◆ BACAAN:
Baca berita dengan sedikit iklan, klik disini
TEMPO.CO, Canberra - Pencarian pesawat Malaysia Airlines MH370 di laut dalam beralih ke bagian terpencil di Samudra Hindia, yaitu lokasi yang disebut seorang pilot asal Inggris, Simon Hardy, tentang kemungkinan MH370 melakukan pendaratan di atas air tahun lalu bersama 239 penumpang dan kru.
Menurut Biro Keselamatan Transportasi Australia (ATSB) yang memimpin pencarian pesawat itu, pencarian di area laut dalam di barat daya Australia yang dikatakan Hardy sebagai lokasi kemungkinan pesawat itu berakhir akan dilakukan sepanjang Desember mendatang.
Namun otoritas Australia menyatakan pencarian tersebut bukan berdasarkan analisis pilot Boeing 777 yang berpengalaman itu.
Ketua Komisaris ATSB Martin Dolan mengatakan pencarian beralih ke selatan dalam lingkungan area prioritas berukuran 120 ribu kilometer persegi karena musim semi di belahan bumi selatan membuat kondisi ekstrem di lautan itu semakin tenang.
"Kami sadar bahwa kami berada dalam area yang Kapten Hardy nyatakan. Namun kami berada di daerah itu karena telah ditetapkan sebelumnya menjadi daerah berikutnya dalam pencarian kami, dan kami bergerak ke selatan karena cuaca di sana semakin membaik," ucap Dolan, seperti dilansir Daily Mail pada 23 November 2015.
Teori Hardy bahwa MH370 menyimpang jauh dari jalur asli ketika dalam penerbangan dari Kuala Lumpur ke Beijing pada 8 Maret 2014 telah diterbitkan pada beberapa bulan lalu.
Pilot Hardy menggunakan analisis matematika dan simulator penerbangan untuk menemukan rute MH370 ketika hilang dan menjadi misteri paling membingungkan dalam sejarah penerbangan.

◆ SASARAN ANDA: Menurut bacaan tentang pencarian MH370, mengapa pencarian beralih ke selatan?

◆ DATA YANG DIBERIKAN:
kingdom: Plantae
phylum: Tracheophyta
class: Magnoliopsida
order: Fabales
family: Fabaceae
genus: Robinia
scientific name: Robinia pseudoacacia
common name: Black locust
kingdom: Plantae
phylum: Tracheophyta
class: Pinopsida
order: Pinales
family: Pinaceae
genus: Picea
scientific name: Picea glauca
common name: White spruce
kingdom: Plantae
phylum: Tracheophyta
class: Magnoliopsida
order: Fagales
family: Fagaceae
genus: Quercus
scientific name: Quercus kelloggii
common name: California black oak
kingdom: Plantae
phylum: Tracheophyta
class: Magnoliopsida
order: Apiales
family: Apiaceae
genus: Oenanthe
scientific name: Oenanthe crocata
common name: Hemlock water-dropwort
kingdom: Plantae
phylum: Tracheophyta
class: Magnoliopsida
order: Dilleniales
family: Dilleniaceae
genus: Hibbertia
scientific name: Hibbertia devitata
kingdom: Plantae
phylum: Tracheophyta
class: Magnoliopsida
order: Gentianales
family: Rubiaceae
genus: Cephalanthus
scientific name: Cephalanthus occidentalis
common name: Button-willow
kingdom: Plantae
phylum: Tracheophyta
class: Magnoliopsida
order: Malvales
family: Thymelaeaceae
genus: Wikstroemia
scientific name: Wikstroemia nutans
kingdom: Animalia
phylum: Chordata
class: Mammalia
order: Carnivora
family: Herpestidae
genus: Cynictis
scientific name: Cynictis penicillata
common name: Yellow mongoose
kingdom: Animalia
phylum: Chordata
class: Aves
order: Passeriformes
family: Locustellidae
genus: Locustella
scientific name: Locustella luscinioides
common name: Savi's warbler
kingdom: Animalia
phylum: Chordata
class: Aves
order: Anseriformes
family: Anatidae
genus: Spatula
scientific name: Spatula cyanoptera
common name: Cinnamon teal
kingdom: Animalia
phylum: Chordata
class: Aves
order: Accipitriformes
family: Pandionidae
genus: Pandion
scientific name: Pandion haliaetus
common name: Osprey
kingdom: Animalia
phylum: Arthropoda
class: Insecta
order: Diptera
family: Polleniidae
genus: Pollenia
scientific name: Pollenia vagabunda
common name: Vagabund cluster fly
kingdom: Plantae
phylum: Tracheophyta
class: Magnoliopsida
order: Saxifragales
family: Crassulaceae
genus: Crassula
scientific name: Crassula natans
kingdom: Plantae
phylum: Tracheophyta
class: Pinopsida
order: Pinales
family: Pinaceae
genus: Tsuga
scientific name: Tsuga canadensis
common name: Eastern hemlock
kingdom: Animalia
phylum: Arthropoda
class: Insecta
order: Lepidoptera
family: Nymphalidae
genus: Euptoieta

◆ HASIL TUGAS: Musim semi di belahan bumi selatan membuat kondisi ekstrem di lautan itu semakin tenang.